24 HORAS
Por Joana Louro *
Acabei de cumprir mais uma urgência de 24 horas! Há umas 24 horas mais longas que outras... Este foi um daqueles bancos de 24 horas, mas das longas! Depois de “passar o banco” à equipa médica que entrava fresquinha para uma outra maratona de 24 horas, aquela sensação de sempre, que se repete após cada passagem de testemunho: do dever cumprido que tranquiliza o espírito e que tem o estranho poder de transformar um cansaço imenso numa agradável sensação de bem-estar.
Sempre gostei de fazer urgência. Pelo desafio clínico único, diagnóstico e terapêutico e, naturalmente, pelo imediatismo dos resultados, bem distinto do de outras áreas da medicina, como o internamento ou a consulta. Na urgência pensa-se, decide-se e intervém-se rapidamente. E este conjunto de acções rápidas, e idealmente eficazes, pode salvar vidas. O que transforma o trabalho em urgência em algo particularmente apaixonante.
Mas as urgências dos hospitais têm mudado muitas... mudanças que têm destruído muito do desafio médico de outros tempos. Vamos, eu e muitos colegas, tentando encontrar fórmulas que possam contrariar algum desencanto e ajudar a descobrir novos desafios.

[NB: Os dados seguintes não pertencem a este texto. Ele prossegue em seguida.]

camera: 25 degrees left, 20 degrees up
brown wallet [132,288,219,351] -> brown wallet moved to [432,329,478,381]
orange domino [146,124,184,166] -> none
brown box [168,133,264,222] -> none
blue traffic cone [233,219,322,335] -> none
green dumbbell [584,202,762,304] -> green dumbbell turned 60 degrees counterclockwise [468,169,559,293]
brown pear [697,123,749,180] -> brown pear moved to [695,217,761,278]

Os Serviços de Urgência (SU) dos hospitais são uma porta aberta 24 horas por dia, sete dias por semana. Sem barreiras, onde não se recusa qualquer entrada e a que todas as pessoas têm acesso. Cidadãos legais ou não, gente com queixas clínicas ou não, com situações urgentes ou não. Que outro local apresenta estas características? Nenhum! Estas particularidades têm tornado, por este pais fora, os SU na única solução para muitos problemas de muitas pessoas, esquecendo, ignorando ou mesmo desprezando que o uso negligente e abusivo deste recurso enfraquece a qualidade dos cuidados de saúde e prejudica quem está realmente doente!
Neste meu último banco recebi doentes que foram enviados numa ambulância para o hospital com uma queixa inventada. Após inúmeras tentativas de contacto, os familiares lá deixam escapar que, afinal, não existia nenhuma situação clínica. Simplesmente não querem o doente em casa! Outros acumulam dezenas de passagens pela urgência sem qualquer episódio agudo, apenas porque aquela é a única porta aberta que nunca lhe recusa o atendimento. E atenção! A única saída que encontraram para combater o abandono e a solidão, o único local onde sabem ir encontrar pessoas que lhes falem. Ou que apenas as ouvem!

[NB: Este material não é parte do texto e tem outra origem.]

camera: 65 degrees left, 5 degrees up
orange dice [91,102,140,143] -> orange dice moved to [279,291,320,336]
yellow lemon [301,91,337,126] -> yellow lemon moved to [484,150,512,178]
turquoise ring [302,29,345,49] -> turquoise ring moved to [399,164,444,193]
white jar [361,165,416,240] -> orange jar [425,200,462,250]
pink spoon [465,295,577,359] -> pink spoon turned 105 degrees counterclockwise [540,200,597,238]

E tantos outros que ali vão deixar o último suspiro. Por ignorância, por medo, por falta de formação, por falta de humanismo ou por falta de amor dos que lhes são mais próximos. Cada vez há mais doentes que entram na urgência para se despedir deste mundo, simplesmente porque chegou a hora deles. Não precisam de assistência médica, apenas de paz, dignidade e de um mínimo de amparo no momento de partida. Coisas que, por mais que nos esforcemos, não existem num SU. Coisa que, por mais que tentemos, não conseguimos corrigir!
É de tudo isto que se faz um SU de 24 horas. Desta vez foram cinco as pessoas que, chegada a hora da partida, viram negado o direito ao último suspiro na tranquilidade do seu lar, na companhia e com o amparo dos seus. E é por tudo isto que há 24 horas que são maiores que outras!